Wie gelangt Nitrat ins Wasser?

Nitrat TrinkwasserNitrat gelangt in erster Linie durch die landwirtschaftliche Bodennutzung ins Wasser. Stickstoffhaltige Düngemittel sorgen für diffuse Nährstoffeinträge im Grundwasser. Nitrat gilt hierbei als Indikator für ein Überangebot an Stickstoff im Wasser1. Besonders oberflächennahes Grundwasser kann stark belastet sein. Je tiefer die Grundwasserleitern liegen, desto geringer ist die Konzentration des chemischen Stoffes, denn in sauerstoffarmen Bereichen wird Nitrat zu Ammonium reduziert. Ein zu hoher Nitratgehalt ist besonders für die Umwelt belastend und bedeutet für die Trinkwasserversorgung eine kostenintensive Aufbereitung in den Wasserwerken. Aus diesem Grunde besteht seit 1991 die sogenannte Nitratrichtlinie (91/676/EWG)2, die EU-übergreifend eine dauerhafte Nitratreduktion und den Schutz sämtlicher Gewässer zum Ziel hat. Das Wasser muss regelmäßig auf Nitrat getestet und analysiert werden.

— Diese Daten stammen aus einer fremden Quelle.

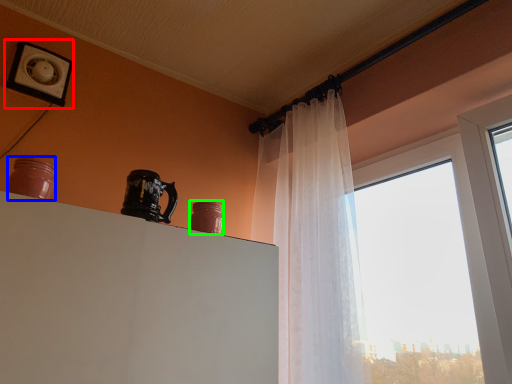
Question: Which object is positioned closest to picture frame (highlighted by a red box)? Select from pottery (highlighted by a blue box) and pottery (highlighted by a green box).

Choices:
 (A) pottery
 (B) pottery

Answer: (A)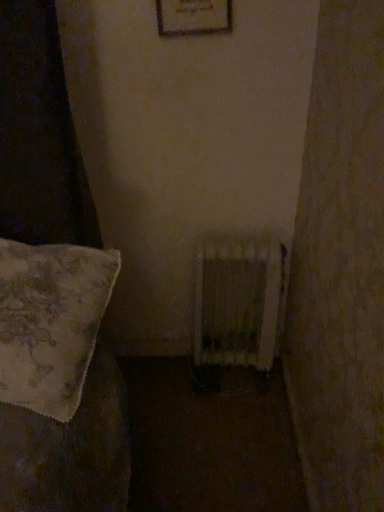
Question: Does floral fabric pillow at left appear on the left side of wooden radiator at center?

Choices:
 (A) yes
 (B) no

Answer: (A)

Question: From the image's perspective, is floral fabric pillow at left above wooden radiator at center?

Choices:
 (A) yes
 (B) no

Answer: (A)

Question: Is floral fabric pillow at left positioned with its back to wooden radiator at center?

Choices:
 (A) no
 (B) yes

Answer: (A)

Question: Are floral fabric pillow at left and wooden radiator at center located far from each other?

Choices:
 (A) no
 (B) yes

Answer: (A)

Question: Is floral fabric pillow at left to the right of wooden radiator at center from the viewer's perspective?

Choices:
 (A) yes
 (B) no

Answer: (B)

Question: From a real-world perspective, does floral fabric pillow at left stand above wooden radiator at center?

Choices:
 (A) yes
 (B) no

Answer: (A)

Question: Considering the relative sizes of wooden radiator at center and wooden framed picture at upper center in the image provided, is wooden radiator at center smaller than wooden framed picture at upper center?

Choices:
 (A) yes
 (B) no

Answer: (B)

Question: From the image's perspective, is wooden radiator at center located above wooden framed picture at upper center?

Choices:
 (A) no
 (B) yes

Answer: (A)

Question: Is wooden radiator at center further to the viewer compared to wooden framed picture at upper center?

Choices:
 (A) no
 (B) yes

Answer: (B)

Question: Is wooden radiator at center far away from wooden framed picture at upper center?

Choices:
 (A) no
 (B) yes

Answer: (A)

Question: Considering the relative sizes of wooden radiator at center and wooden framed picture at upper center in the image provided, is wooden radiator at center shorter than wooden framed picture at upper center?

Choices:
 (A) yes
 (B) no

Answer: (B)

Question: Does wooden radiator at center have a greater width compared to wooden framed picture at upper center?

Choices:
 (A) yes
 (B) no

Answer: (A)

Question: Is wooden framed picture at upper center surrounding floral fabric pillow at left?

Choices:
 (A) no
 (B) yes

Answer: (A)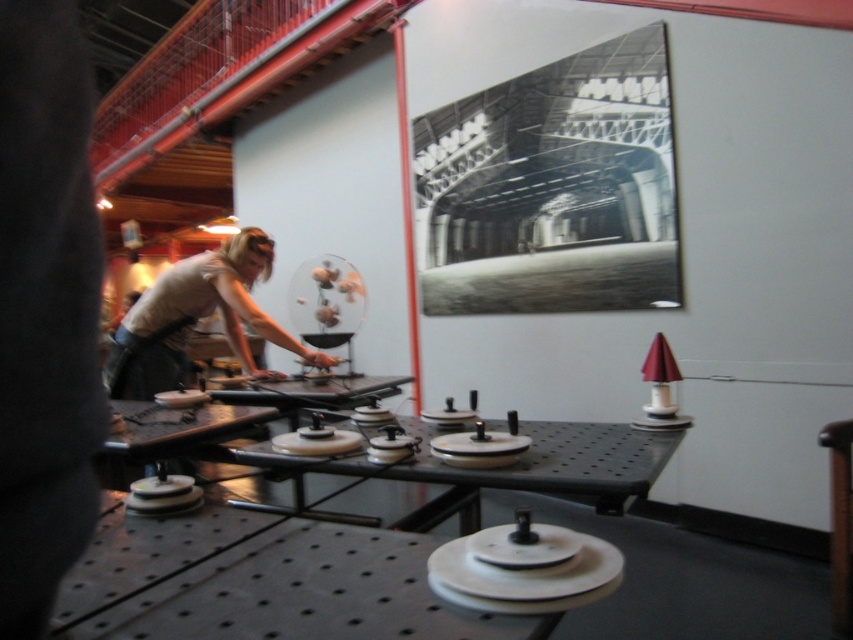
Does metallic industrial structure at upper center have a larger size compared to light beige fabric shirt at left?

Yes, metallic industrial structure at upper center is bigger than light beige fabric shirt at left.

Is point (431, 189) in front of point (219, 268)?

No, (431, 189) is behind (219, 268).

Locate an element on the screen. metallic industrial structure at upper center is located at coordinates (553, 132).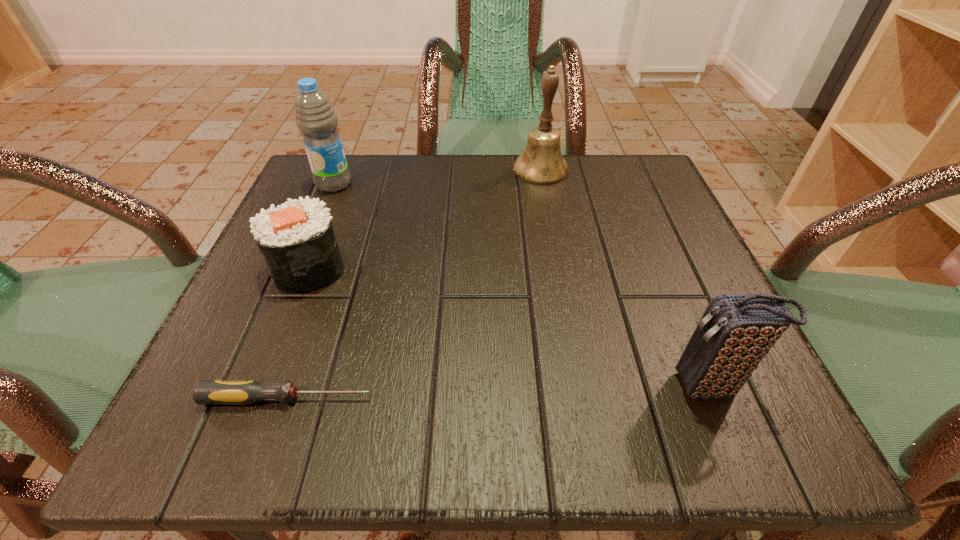
Identify the location of screwdriver at the left edge. (241, 392).

Find the location of a particular element. This screenshot has width=960, height=540. object that is at the right edge is located at coordinates (735, 333).

Where is `object positioned at the far left corner`? object positioned at the far left corner is located at coordinates (315, 117).

In order to click on object positioned at the near left corner in this screenshot , I will do `click(241, 392)`.

Locate an element on the screen. object that is positioned at the near right corner is located at coordinates (735, 333).

Locate an element on the screen. The width and height of the screenshot is (960, 540). vacant area at the far edge is located at coordinates (571, 189).

In the image, there is a desktop. Where is `vacant space at the near edge`? vacant space at the near edge is located at coordinates (446, 396).

This screenshot has height=540, width=960. What are the coordinates of `free space at the left edge of the desktop` in the screenshot? It's located at (300, 330).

Nitrat im Wasser – Belastungen auf lange Zeit

Die Trinkwasserverordnung (TrinkwV 2001) gibt für Nitrat im Wasser einen Grenzwert von 50 mg pro Liter vor. Rund 54 % der deutschen Böden werden landwirtschaftlich genutzt3. Somit gelten Düngemittel als Hauptverursacher für Gewässerbelastungen. Die Nitratrichtlinie soll durch Aktionsprogramme und die Kennzeichnung gefährdeter Gebiete, sowie strenge Vorgaben zur landwirtschaftlichen Nutzung zum Grundwasserschutz beitragen. Eine zu hohe Nitratkonzentration im menschlichen Körper kann zur Blausucht und damit zu einer Sauerstoffunterversorgung lebensnotwendiger Organe führen.

Wasser testen – Nitrat herausfiltern

Die Nitratrichtlinie gibt vor, dass Nitrat im Wasser in regelmäßigen Abständen getestet werden muss. Alle 4 Jahre werden die Messergebnisse in einem Nitratbericht veröffentlicht. Der chemische Stoff wird in einem kostspieligen Aufbereitungsverfahren in den Wasserwerken entfernt. Auch bei Kleinanlagen, wie beispielsweise privaten Brunnenanlagen, ist die Entfernung des Stoffes durch Umkehrosmoseanlagen oder Ionenaustauscher möglich. Der Grenzwert, der von der Trinkwasserverordnung vorgeben wird, soll besonders Säuglinge und empfindliche Personen auch bei regelmäßigem Verzehr des Trinkwassers vor gesundheitlichen Schäden schützen.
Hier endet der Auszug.